Periodic Table Cupcake Baking: 7-8 pm in the LSM Kitchen

            Thursday, October 26th

Periodic Table Cupcake Decorating: 7-8 pm in the LSM Kitchen

Elaine Liu Receives ARCS Award

Elaine Liu
Elaine Liu

Elaine Liu (MacBeth Group) has been awarded an Advancing Science in America or ARCS Fellowship. The ARCS Foundation advances science and technology in the United States by providing financial awards to academically outstanding U.S. citizens studying to complete degrees in science, engineering and medical research. The awards are focused on helping researchers at the startup or “seed stage” of their work and discovery.

Elaine’s project is titled “Elucidating the mechanism of cobalt-mediated C-H functionalization.” She will investigate how to make more reliable, less expensive catalysts for sustainable use in chemical and pharmaceutical synthesis, potentially making life-saving drugs more accessible and affordable. 

In her own words, Elaine explains: “Organic chemists have shown the utility of readily available cobalt in catalyzing cross-coupling reactions by providing a relatively fast, simple, and high yield pathway for these reactions. However, the catalytic step has not been well characterized, leading to a trial-and-error approach in its implementation. By studying the cobalt-based reactivity in a step-wise manner, the mechanism and mechanistic requirements of the activation event can be mapped out. Elucidating the activation requirements will, in turn, allow for more targeted and complex carbon cross-coupling reactions.”

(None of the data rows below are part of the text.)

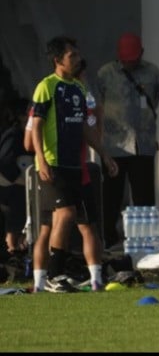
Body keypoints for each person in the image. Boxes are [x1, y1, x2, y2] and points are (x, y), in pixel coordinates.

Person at [29, 37, 118, 292]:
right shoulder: (46, 87)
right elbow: (36, 127)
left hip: (75, 166)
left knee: (79, 221)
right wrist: (42, 160)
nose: (78, 59)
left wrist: (104, 154)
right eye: (72, 56)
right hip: (53, 164)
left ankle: (63, 276)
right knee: (66, 215)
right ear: (58, 61)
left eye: (78, 55)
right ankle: (52, 275)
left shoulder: (78, 90)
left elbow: (84, 130)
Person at [94, 32, 159, 249]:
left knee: (144, 197)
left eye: (133, 59)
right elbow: (98, 107)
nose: (129, 63)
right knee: (111, 197)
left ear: (141, 54)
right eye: (125, 59)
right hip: (114, 146)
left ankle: (144, 242)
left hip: (143, 145)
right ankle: (109, 239)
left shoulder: (153, 73)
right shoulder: (105, 74)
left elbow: (156, 100)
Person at [0, 97, 29, 259]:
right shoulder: (14, 135)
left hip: (24, 185)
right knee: (15, 215)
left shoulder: (26, 135)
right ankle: (12, 249)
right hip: (10, 188)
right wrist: (18, 179)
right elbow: (5, 163)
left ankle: (17, 248)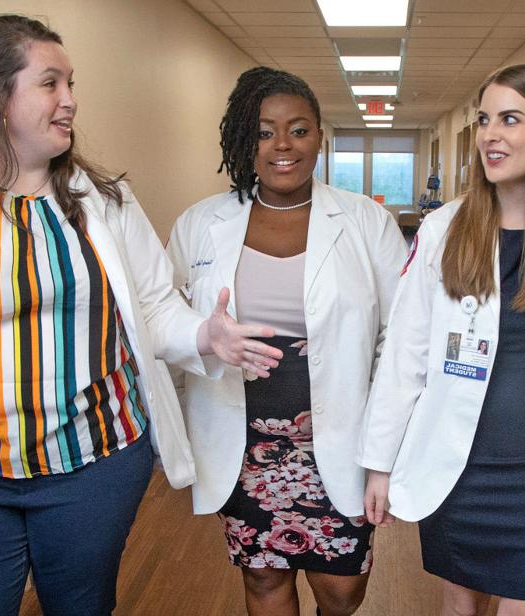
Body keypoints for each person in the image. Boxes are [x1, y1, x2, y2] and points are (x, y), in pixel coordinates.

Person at [0, 15, 279, 616]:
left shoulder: (103, 203)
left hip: (93, 464)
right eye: (50, 84)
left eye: (71, 83)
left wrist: (203, 333)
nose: (70, 101)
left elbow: (154, 306)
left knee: (82, 605)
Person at [359, 64, 525, 616]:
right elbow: (405, 357)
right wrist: (379, 464)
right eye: (485, 120)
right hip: (458, 469)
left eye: (510, 119)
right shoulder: (444, 230)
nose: (490, 135)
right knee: (459, 608)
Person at [168, 66, 407, 616]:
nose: (282, 146)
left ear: (320, 136)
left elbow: (401, 336)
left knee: (342, 589)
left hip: (343, 434)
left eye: (299, 130)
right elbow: (170, 323)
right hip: (245, 438)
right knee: (261, 579)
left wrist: (389, 444)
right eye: (264, 131)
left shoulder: (366, 221)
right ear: (241, 141)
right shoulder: (200, 223)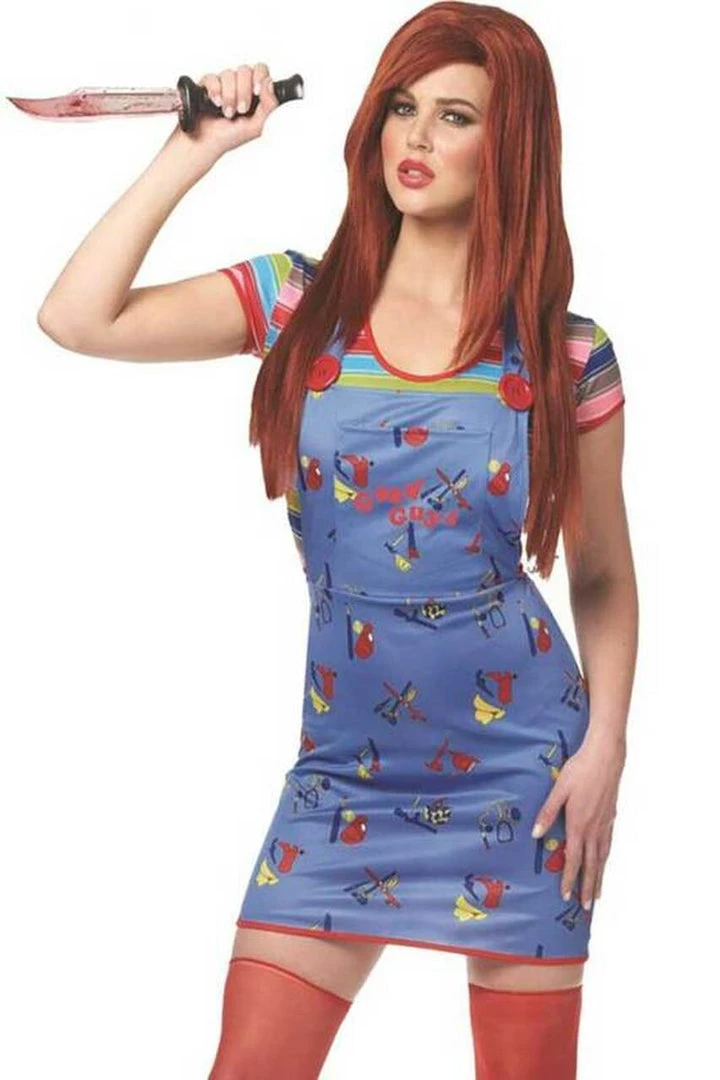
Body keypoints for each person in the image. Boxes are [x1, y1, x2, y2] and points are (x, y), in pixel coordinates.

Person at [36, 4, 638, 1077]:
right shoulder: (299, 305)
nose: (417, 136)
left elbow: (599, 574)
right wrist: (195, 147)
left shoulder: (564, 354)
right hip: (342, 775)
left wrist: (607, 750)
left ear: (509, 145)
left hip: (524, 770)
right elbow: (79, 318)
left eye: (455, 116)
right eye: (402, 107)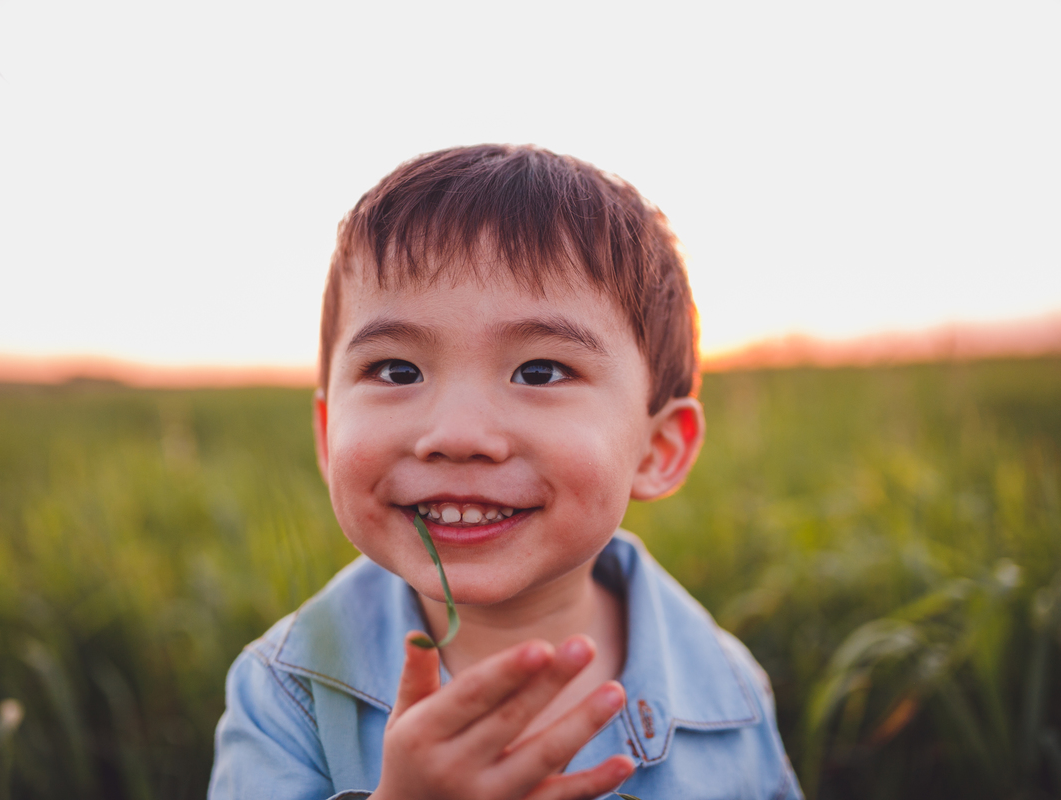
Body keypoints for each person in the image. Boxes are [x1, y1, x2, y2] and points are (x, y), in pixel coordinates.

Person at [208, 144, 803, 800]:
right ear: (326, 436)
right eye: (396, 370)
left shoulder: (728, 693)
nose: (458, 436)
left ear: (657, 449)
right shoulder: (286, 694)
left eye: (540, 372)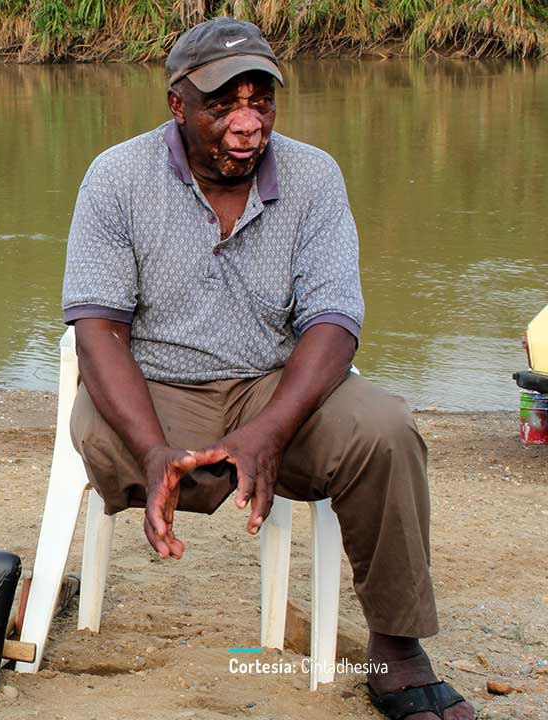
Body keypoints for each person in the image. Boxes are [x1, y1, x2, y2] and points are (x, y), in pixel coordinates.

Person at [60, 17, 473, 720]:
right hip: (155, 388)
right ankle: (166, 466)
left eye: (262, 102)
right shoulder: (117, 177)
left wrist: (272, 429)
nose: (248, 124)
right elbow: (98, 330)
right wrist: (155, 448)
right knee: (105, 428)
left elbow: (334, 321)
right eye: (224, 104)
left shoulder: (315, 176)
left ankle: (397, 651)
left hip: (277, 389)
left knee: (386, 429)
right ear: (178, 104)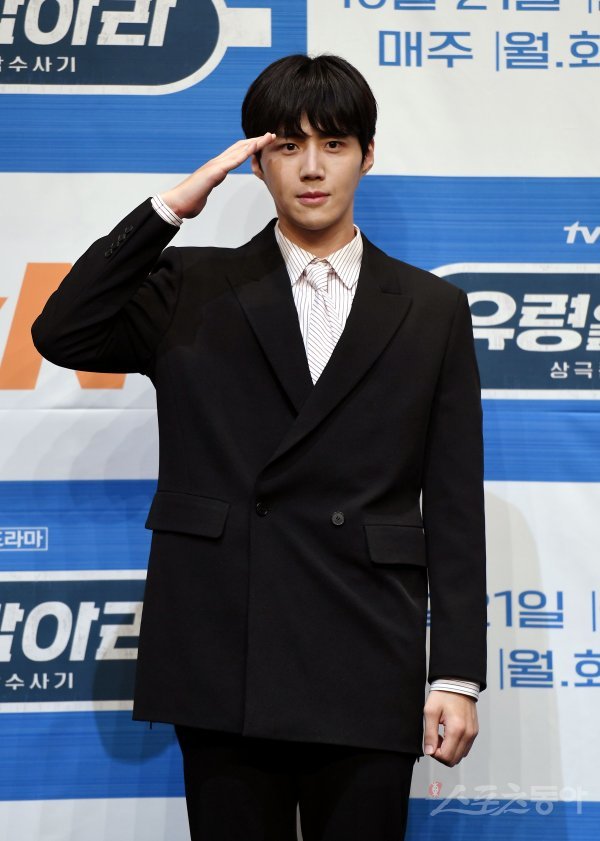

Elaine’s research advisor, Cora MacBeth, highlights the way that Elaine’s research takes advantage of the resources of the Emory University Center for X-ray Crystallography.  “Her studies have focused on understanding the step-wise bond forming processes by analyzing stoichiometric transformations using spectroscopy and single molecule X-ray diffraction – in collaboration with the X-ray Crystallography Center at Emory.  Her research has helped identify previously unreported (and un-proposed) intermediates in these catalytic processes.  She will use these findings to aid in the development of new reactions.”

The ARCS Award is an unrestricted $7,500 award given directly to the scientist and may be renewed for up to three years. In addition to advancing her research, Elaine plans to use the ARCS award to expand her outreach efforts in the Atlanta community. Outside the lab, Elaine is the vice President of Outreach and Academic Affairs for Pi Alpha Chemical Society.  The group frequently visits local elementary schools and museums to share science demos. Elaine plans to create a blog that will catalog these chemistry demonstrations and lectures. “[I] would like to keep track of what worked and what concepts were suited to the children as well as make these experiments and their materials accessible for home schooled students and students in underfunded and underprivileged schools.” A blog will also be an opportunity for Elaine to share her experiences as a woman scientist, raising the visibility of women scientists more generally and contributing to diversity in outreach as well as in research.

After Emory, Elaine hopes to teach at a primarily undergraduate institution, sharing her love of chemistry with another generation. 

Congratulations, Elaine!

Third Annual Side by Side Clubhouse and Department of Chemistry Picnic

Chemistry staff making liquid nitrogen ice cream for Side by Side club members
Chemistry staff making liquid nitrogen ice cream for Side by Side club members

On Thursday, April 21st, Department of Chemistry staff hosted the third annual Side by Side Clubhouse Stone Mountain Picnic as our annual service-oriented staff team building activity. Side by Side Clubhouse is a supportive social and rehabilitation community for individuals living with traumatic brain injury. Each year, Side by Side hosts the “Jawbones versus Sawbones” basketball game as a fundraiser for their social activities. The members of the clubhouse use the proceeds of this fundraiser to support special events like the Stone Mountain picnic. Department of Chemistry staff served as volunteers to run the picnic, grilling burgers, playing games, and making chemistry’s own liquid nitrogen ice cream! Thank you to Side by Side for providing our staff with this great team building opportunity and letting us share in your community!